Bulldozer operator dies following equipment submersion
FACE 97-AK-011
Release Date: May 28, 1997

On April 13, 1997, a 46-year-old male heavy equipment operator (the victim) was presumed dead when a bulldozer he was operating submerged in an adjacent tailing pond. The victim was in the process of removing a rock layer from the top of a tailing impoundment structure. As the victim backed the bulldozer to continue the removal process, the bulldozer proceeded over the edge of an embankment, down a slope, and into the tailing pond covered with 2 to 3 inches of ice. Emergency rescue services were notified immediately after discovery of the incident. Divers located the bulldozer in approximately 20 feet of heavily silted water. The operator’s compartment door was found open, but divers were unable to locate and recover the victim.

Based on the findings of the investigation, to prevent similar occurrences, employers should:

  • incorporate a clearly defined entry level curricula into their training program for inexperienced equipment operators;
  • ensure that all operators receive adequate equipment-specific training and supervision including emergency arrest techniques;
  • consider implementing a training checklist to ensure all operation and safety aspects have been reviewed with and understood by trainees.
At 3:51 PM on April 13, 1997, a 46-year-old male heavy equipment operator (the victim) was reported missing and presumed drowned when the bulldozer he was operating rolled into an ice covered tailing pond and submerged in 20 feet of water. Recovery of the victim’s body is still pending. On April 14, 1997, the Alaska State Troopers (AST) notified the Alaska Division of Public Health, Section of Epidemiology. An investigation involving an Injury Prevention Specialist for the Alaska Department of Health and Social Services, Division of Public Health, Section of Epidemiology ensued on April 15, 1997. The incident was reviewed with Mine Safety and Health Administration (MSHA) officials. AST reports, as well as MSHA reports, were requested.

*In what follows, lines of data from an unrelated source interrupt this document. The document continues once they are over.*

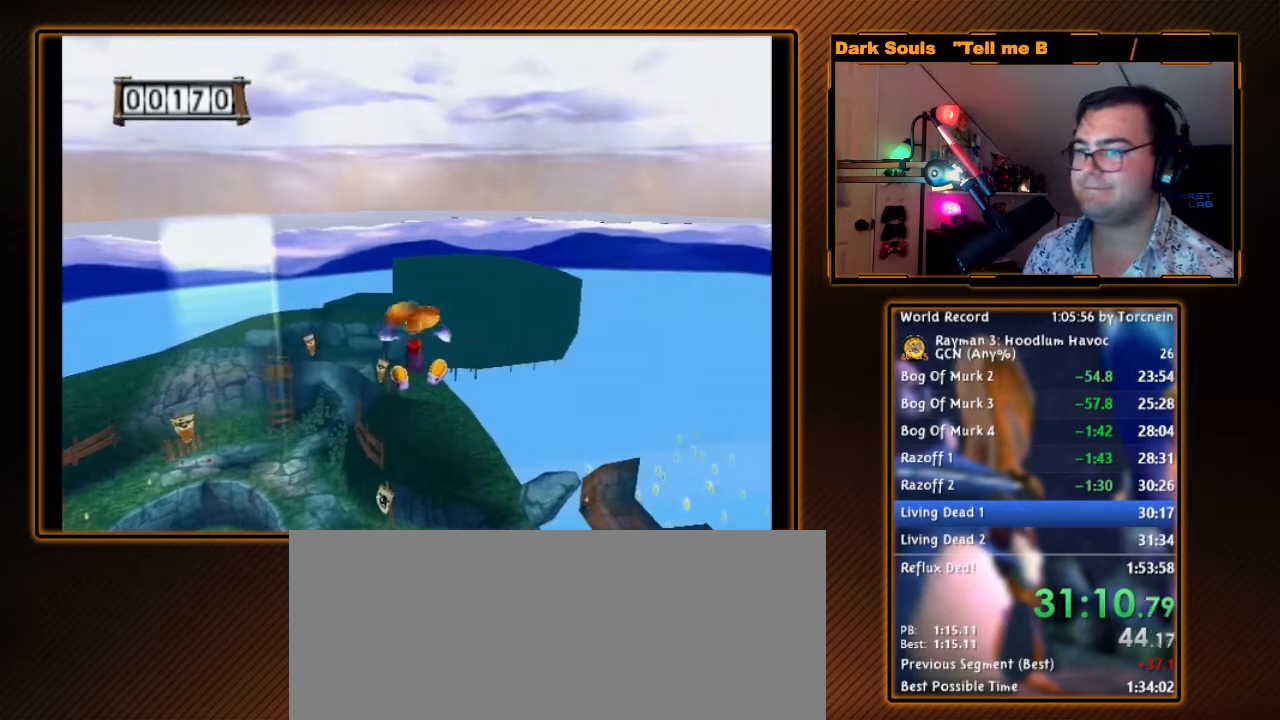
{"dt_ms": 500, "buttons": ["A"], "left_stick": "up", "right_stick": "center", "events": []}
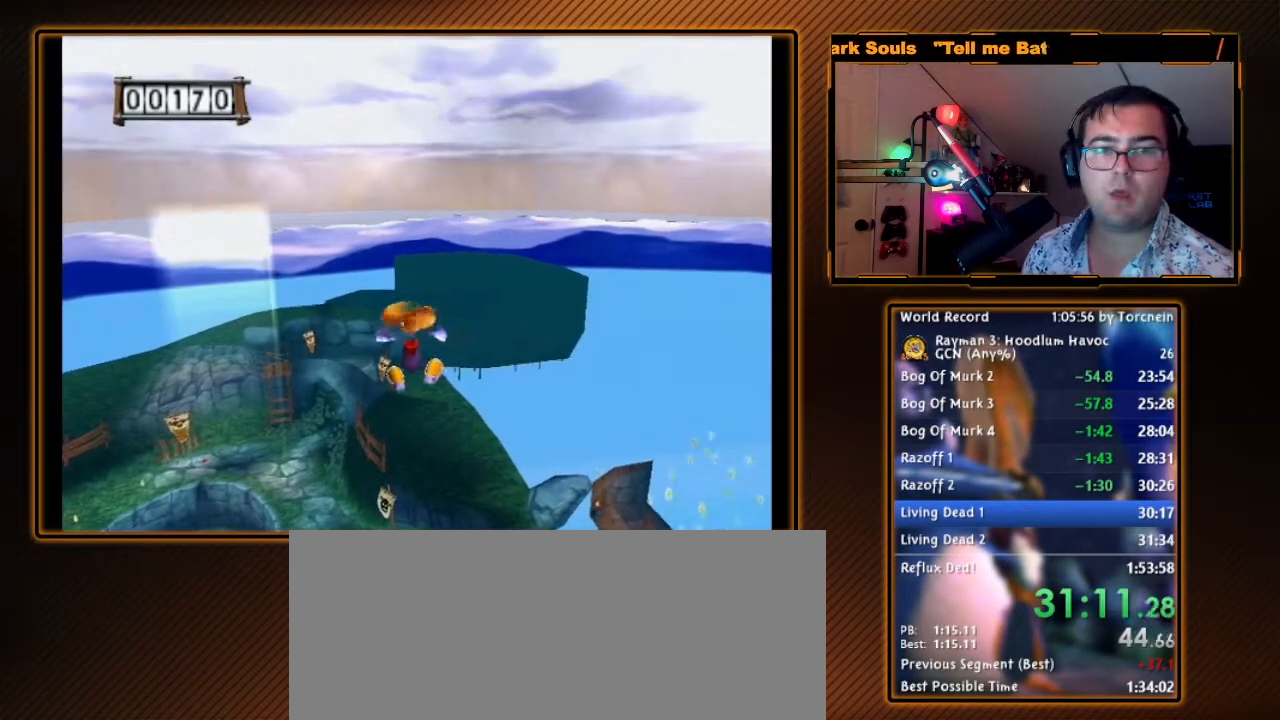
{"dt_ms": 500, "buttons": ["A"], "left_stick": "up", "right_stick": "center", "events": []}
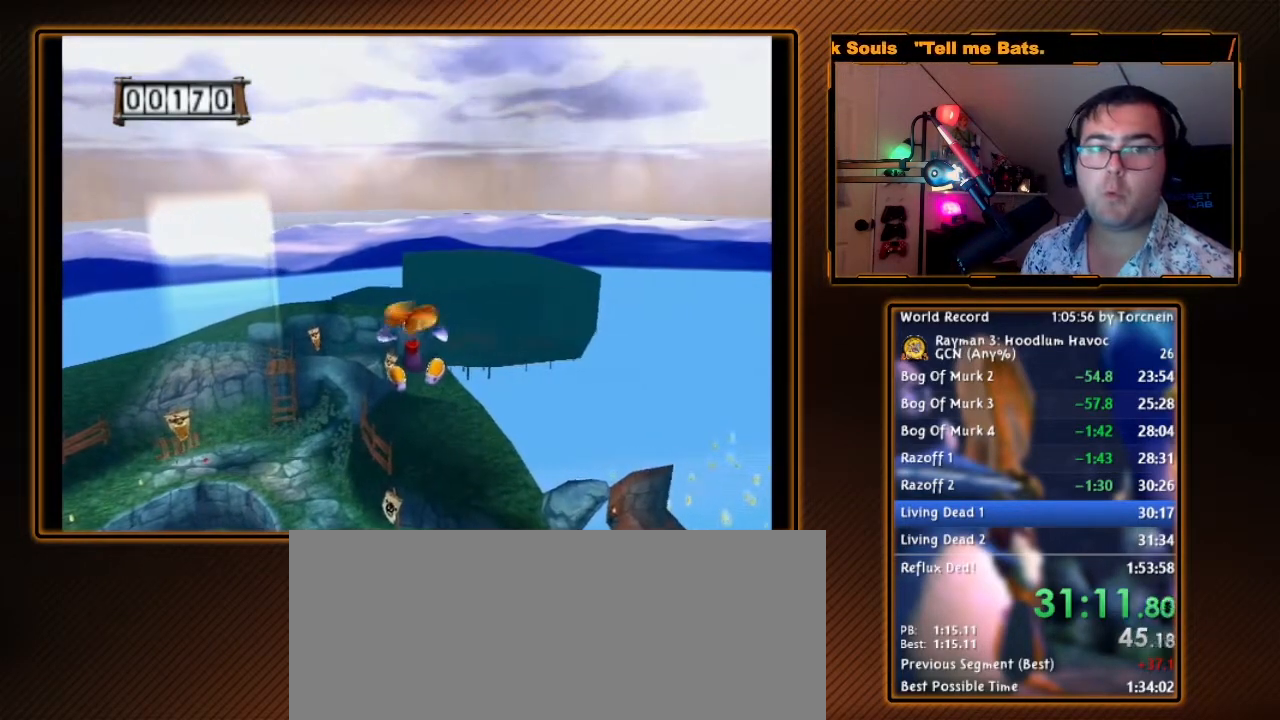
{"dt_ms": 500, "buttons": ["A"], "left_stick": "up", "right_stick": "center", "events": []}
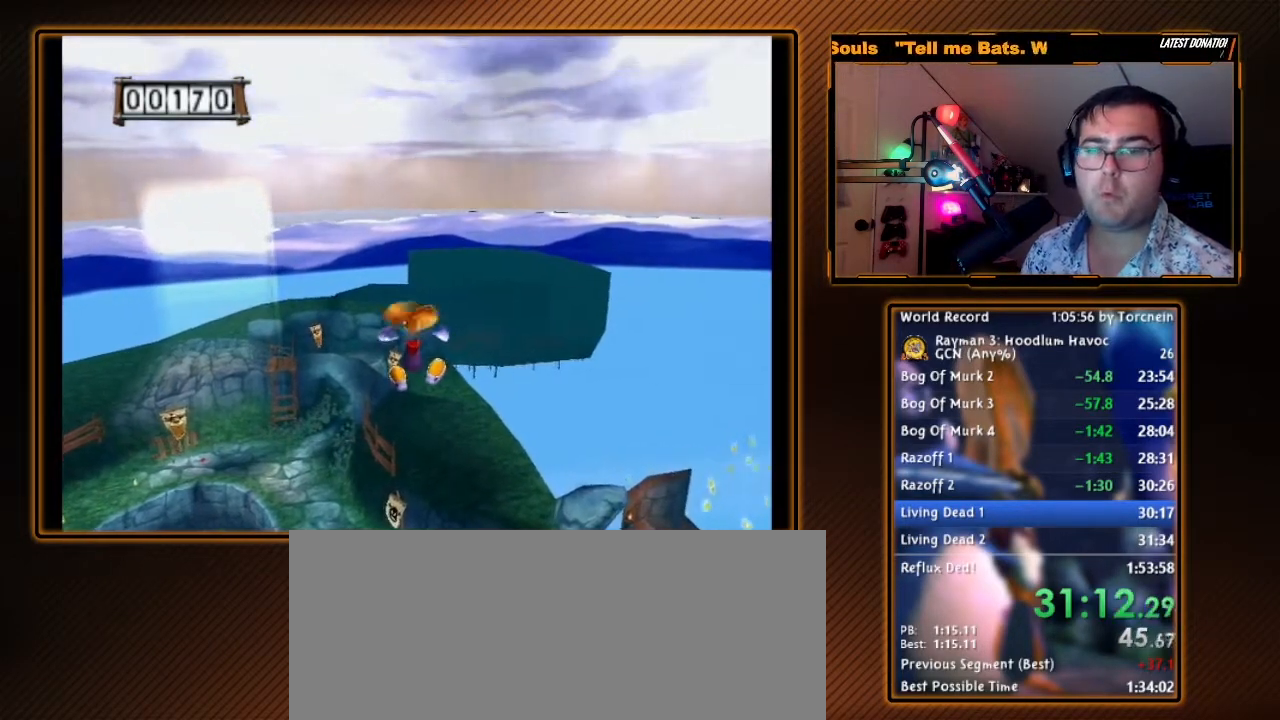
{"dt_ms": 500, "buttons": ["A"], "left_stick": "up", "right_stick": "center", "events": []}
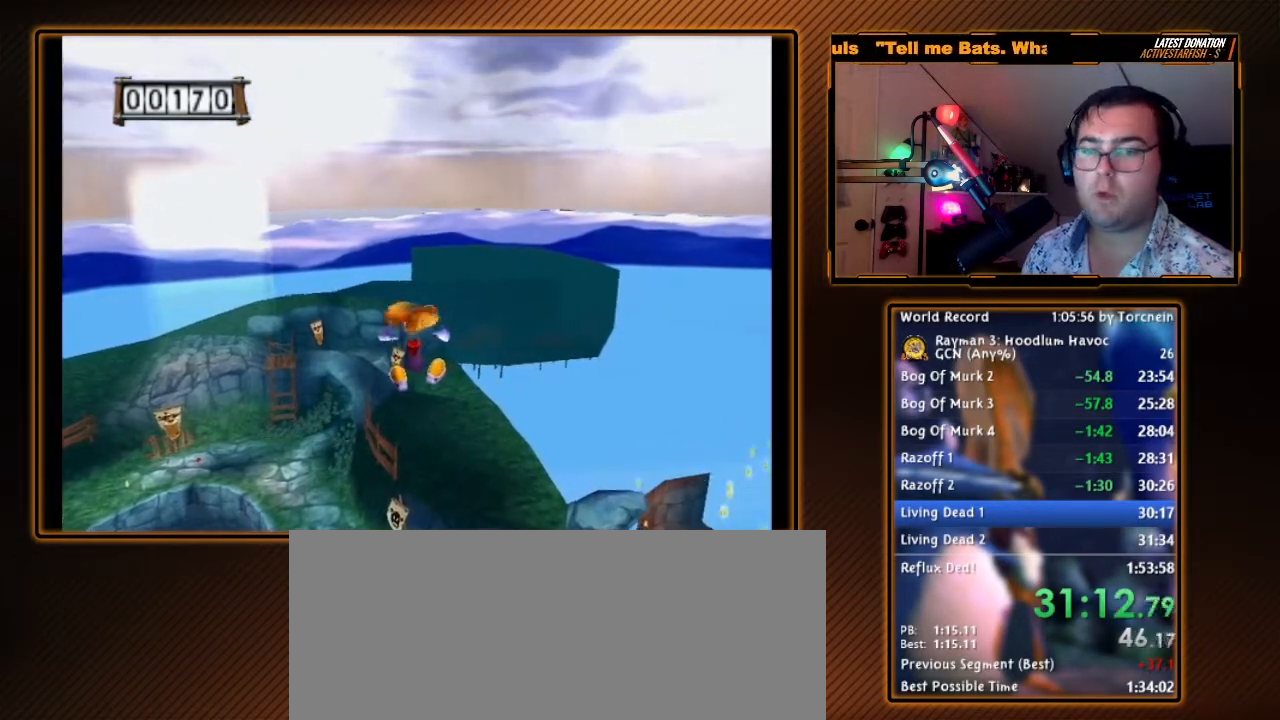
{"dt_ms": 500, "buttons": ["A"], "left_stick": "up", "right_stick": "center", "events": []}
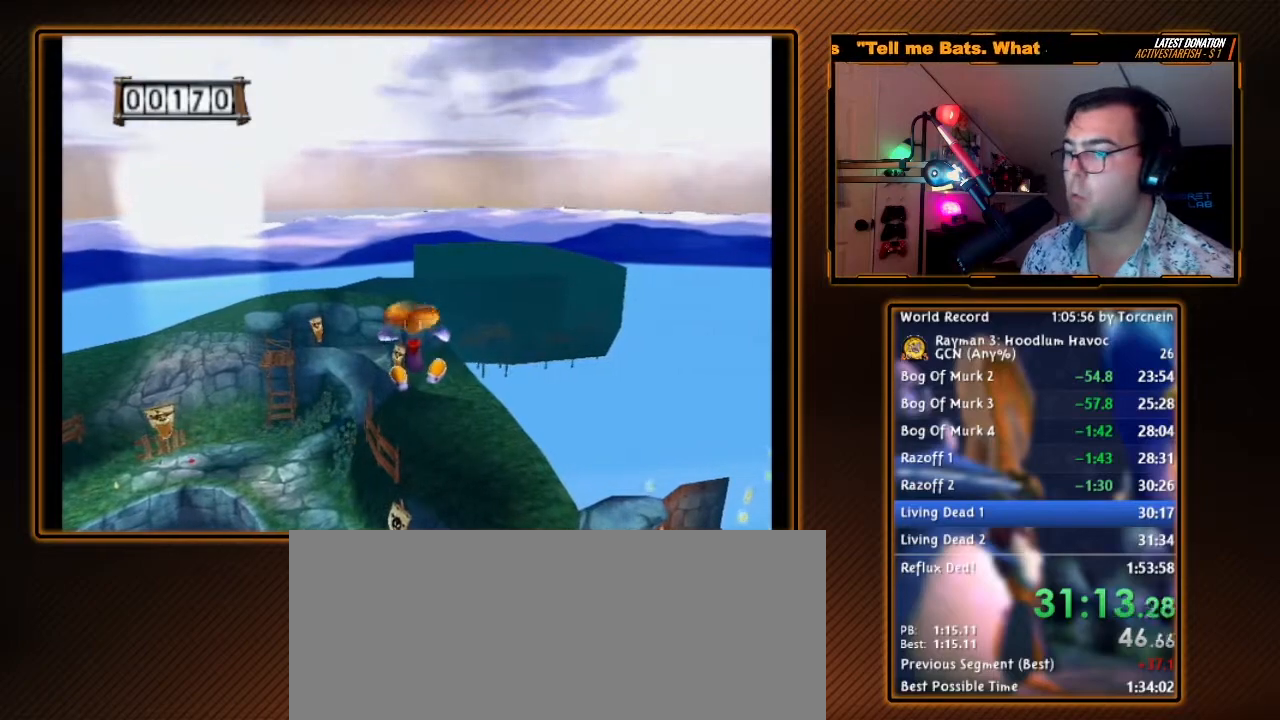
{"dt_ms": 500, "buttons": ["A"], "left_stick": "up", "right_stick": "center", "events": []}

The mining operation in this incident was privately owned and employed 260 workers, including certified bulldozer operators. The mine had been operating since 1995. The victim had worked for the mining operation as a truck driver for nine months preceding the incident. He was currently training to operate the bulldozer involved in this incident.

As part of the training, the trainee received a copy of the equipment maintenance and operation manual which he reviewed with an assigned equipment trainer. Subsequently, he had received approximately 18 hours of operator training including instruction with a trainer in the operator’s compartment and solo operation adjacent to a second bulldozer of this specific model. All training was documented by the trainer and filed in the trainee’s personnel file. The mining operation maintained a written general safety policy and procedure manual with access to manufacturer’s maintenance and operation manuals. This was the second fatality for the mining operation.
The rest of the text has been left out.